In warmer conditions, this leads to oxygen depletion as algae decompose, causing phosphorus to recycle rather than bury in sediments. This feedback amplifies: more nutrients fuel more algae, which consume more oxygen and release additional nutrients, trapping vast amounts of carbon and cooling the planet dramatically. Hülse and co-author Andy Ridgwell developed an advanced Earth system model incorporating these interactions. 'This more complete Earth System model does not always stabilize the climate gradually after a warming phase, rather it can overcompensate and cool the Earth far below its initial temperature -- a process that can still take hundreds of thousands of years, however. In the computer model of the study this can trigger an ice age,' Hülse states. With silicate weathering alone, such extremes were impossible to simulate.
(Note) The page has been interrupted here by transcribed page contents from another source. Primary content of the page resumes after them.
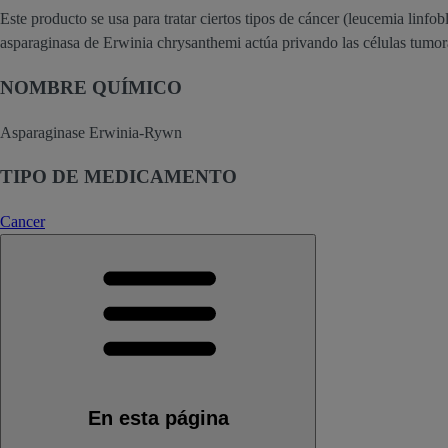
Este producto se usa para tratar ciertos tipos de cáncer (leucemia linfo
asparaginasa de Erwinia chrysanthemi actúa privando las células tumora
NOMBRE QUÍMICO
Asparaginase Erwinia-Rywn
TIPO DE MEDICAMENTO
Cancer
En esta página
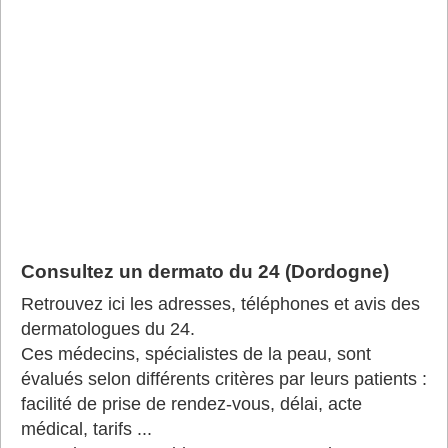
Consultez un dermato du 24 (Dordogne)
Retrouvez ici les adresses, téléphones et avis des
dermatologues du 24.
Ces médecins, spécialistes de la peau, sont
évalués selon différents critères par leurs patients :
facilité de prise de rendez-vous, délai, acte
médical, tarifs ...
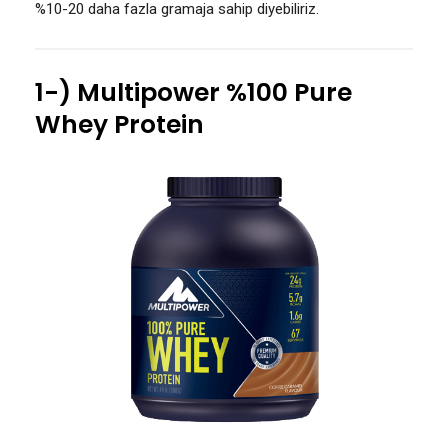
%10-20 daha fazla gramaja sahip diyebiliriz.
1-) Multipower %100 Pure
Whey Protein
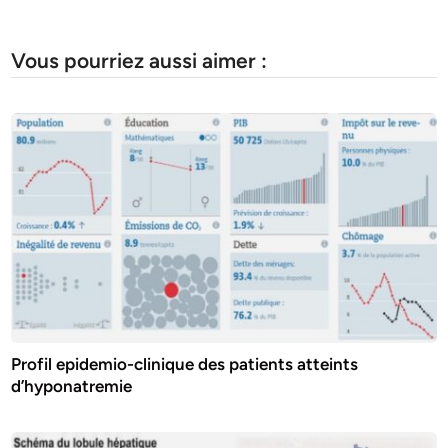
Vous pourriez aussi aimer :
Profil epidemio-clinique des patients atteints
d’hyponatremie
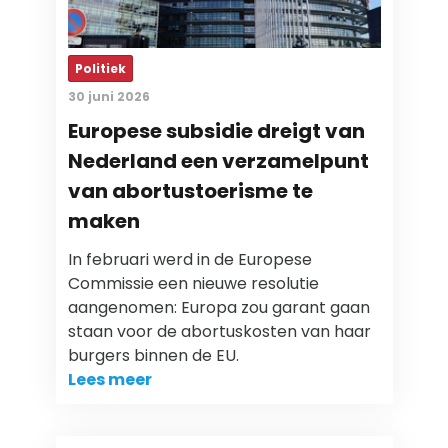
Politiek
30 juni 2026
Europese subsidie dreigt van
Nederland een verzamelpunt
van abortustoerisme te
maken
In februari werd in de Europese
Commissie een nieuwe resolutie
aangenomen: Europa zou garant gaan
staan voor de abortuskosten van haar
burgers binnen de EU.
Lees meer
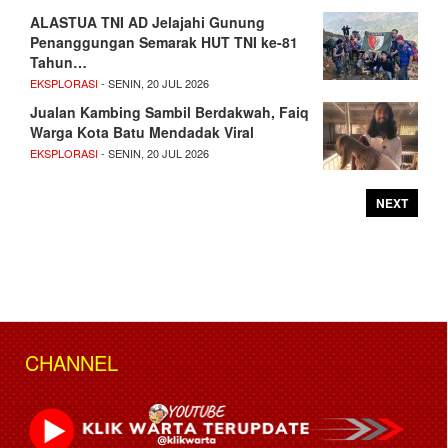
ALASTUA TNI AD Jelajahi Gunung
Penanggungan Semarak HUT TNI ke-81
Tahun…
EKSPLORASI
- SENIN, 20 JUL 2026
Jualan Kambing Sambil Berdakwah, Faiq
Warga Kota Batu Mendadak Viral
EKSPLORASI
- SENIN, 20 JUL 2026
NEXT
CHANNEL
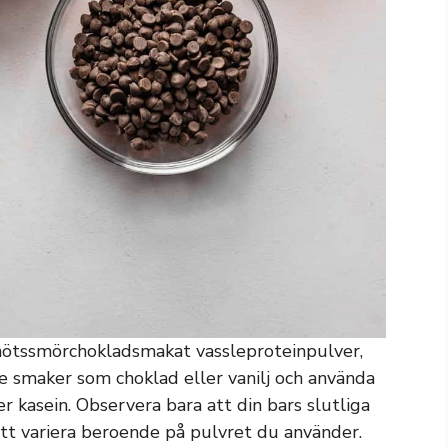
nötssmörchokladsmakat vassleproteinpulver,
smaker som choklad eller vanilj och använda
er kasein. Observera bara att din bars slutliga
tt variera beroende på pulvret du använder.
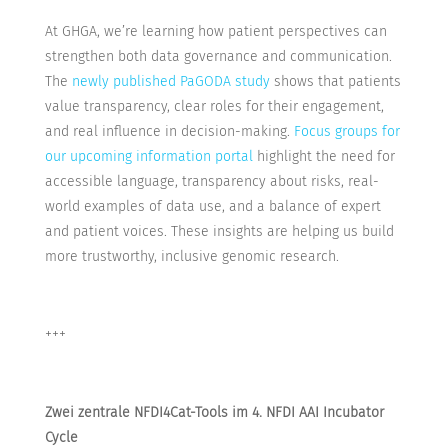
At GHGA, we’re learning how patient perspectives can
strengthen both data governance and communication.
The
newly published PaGODA study
shows that patients
value transparency, clear roles for their engagement,
and real influence in decision-making.
Focus groups for
our upcoming information portal
highlight the need for
accessible language, transparency about risks, real-
world examples of data use, and a balance of expert
and patient voices. These insights are helping us build
more trustworthy, inclusive genomic research.
+++
Zwei zentrale NFDI4Cat-Tools im 4. NFDI AAI Incubator
Cycle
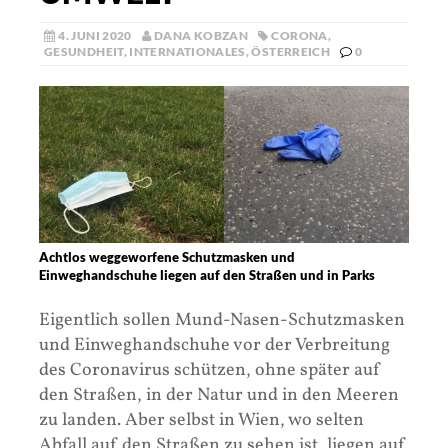
4. JUNI 2020
DANA KOBZAN
CORONA
,
GESUNDHEIT
,
INTERNATIONALES
,
ÖSTERREICH
0
Achtlos weggeworfene Schutzmasken und
Einweghandschuhe liegen auf den Straßen und in Parks
Eigentlich sollen Mund-Nasen-Schutzmasken
und Einweghandschuhe vor der Verbreitung
des Coronavirus schützen, ohne später auf
den Straßen, in der Natur und in den Meeren
zu landen. Aber selbst in Wien, wo selten
Abfall auf den Straßen zu sehen ist, liegen auf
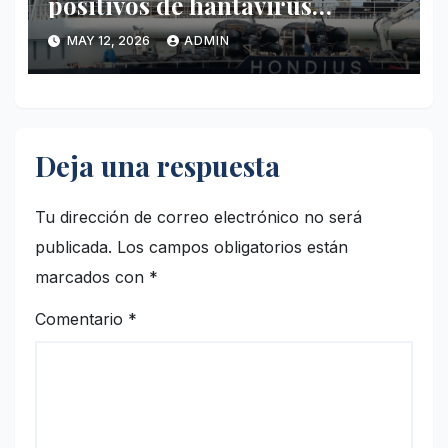
positivos de hantavirus
vinculados al crucero MV
MAY 12, 2026
ADMIN
Hondius
Deja una respuesta
Tu dirección de correo electrónico no será
publicada.
Los campos obligatorios están
marcados con
*
Comentario
*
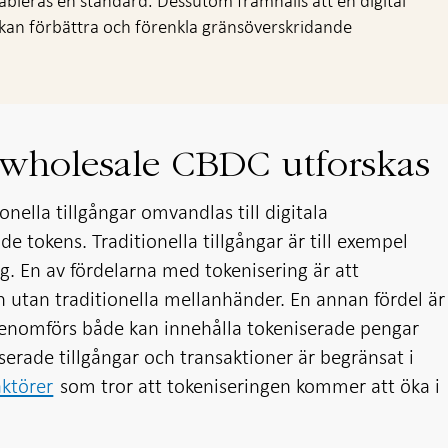
bleras en standard. Dessutom framhålls att en digital
kan förbättra och förenkla gränsöverskridande
 wholesale CBDC utforskas
onella tillgångar omvandlas till digitala
de tokens. Traditionella tillgångar är till exempel
ng. En av fördelarna med tokenisering är att
ch utan traditionella mellanhänder. En annan fördel är
genomförs både kan innehålla tokeniserade pengar
serade tillgångar och transaktioner är begränsat i
ktörer
som tror att tokeniseringen kommer att öka i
The model indicates that lower atmospheric oxygen in Earth's distant past intensified these feedbacks, driving severe ice ages. Today, higher oxygen levels would temper any future cooling overshoot from human-induced warming. 'At the end of the day, does it really matter much if the start of the next ice age is 50, 100, or 200 thousand years into the future?' asks Ridgwell. 'We need to focus now on limiting ongoing warming. That the Earth will naturally cool back down is not going to happen fast enough to help us out.' The research, supported by the MARUM Cluster of Excellence, underscores the ocean's role in past climate recoveries.